Tuesday, November 05, 2024

The Chicago Architecture Biennial announces Artistic Director Florencia Rodriguez for 2025 edition

Florencia Rodriguez, CAB 6's Artist Director. Courtesy of Chicago Architecture Biennial. Photo: Noah Sheldon.
CHICAGO, IL.— The Chicago Architecture Biennial celebrates its tenth anniversary, alongside the announcement of CAB 6: Shift: Architecture in Times of Radical Change, the next iteration of the Biennial to be held in 2025, led by Florencia Rodriguez, a writer, editor and Director at the University of Illinois Chicago’s School of Architecture, who will be the Biennial’s first Latina Artistic Director.

In the past decade, CAB has sustained an international forum on architecture and urbanism centered in Chicago and has continued to produce the largest exhibition of contemporary architecture in North America every two years. CAB exhibitions and public programs have engaged over 2.2 million visitors with innovative ideas in design through over 400 original projects created by architects, artists and designers from nearly 50 countries. As one of the most public and accessible architecture events in the world, CAB has created a powerful platform for ideas and now embarks on a new decade of growth and ambitious programs.

CAB 6 will enlist Florencia Rodriguez, Director of and Associate Professor at the University of Illinois Chicago’s School of Architecture (UIC/SoArch), as Artistic Director to lead this pivotal edition of the Biennial. Titled Shift: Architecture in Times of Radical Change, CAB 6 will form an expansive and multi-faceted exploration of the field of architecture and the built environment globally, with a special focus on the cultural forces that impact design, such as the need to rethink collective housing, material culture, ecologies and the impact that migration has on our cities. New and commissioned projects will address the most pressing issues of our time and in doing so chart a new agenda for contemporary design.

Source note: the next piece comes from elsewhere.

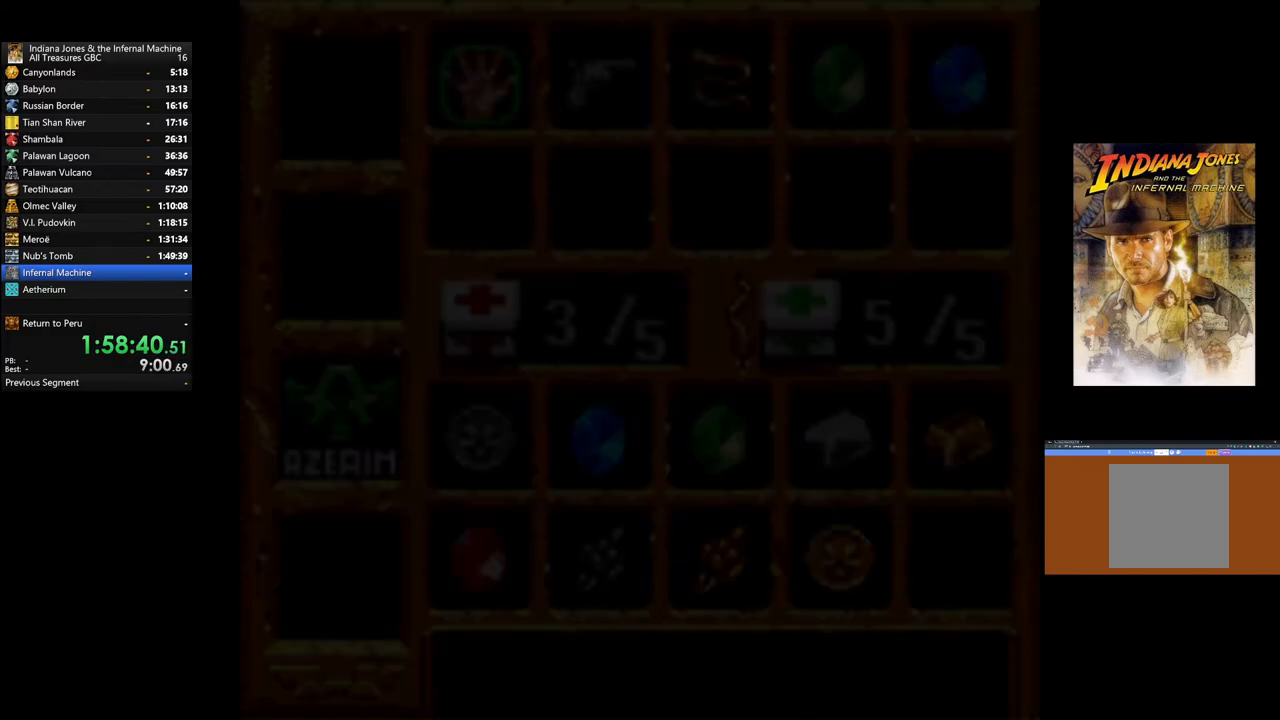
{"buttons": [], "left_stick": "center", "right_stick": "center", "events": [[50, "DPAD_RIGHT", "up"], [167, "DPAD_RIGHT", "down"], [250, "DPAD_RIGHT", "up"], [367, "DPAD_RIGHT", "down"], [483, "DPAD_RIGHT", "up"]]}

The sixth edition of CAB, which is free and open to the public, will open its central exhibition in the Chicago Cultural Center on September 12, 2025 and run through February 28, 2026. The historic Chicago Cultural Center, the headquarters of the City of Chicago Department of Culture and Special Events (DCASE), located in the heart of downtown Chicago within the Millennium Park Campus, serves as the Biennial’s hub and the site of the main exhibition. Through partnerships across the City of Chicago and around the world, a network of organizations will create a constellation of projects, expanding the conversation and exploration of ideas around the most salient issues facing the field of architecture today.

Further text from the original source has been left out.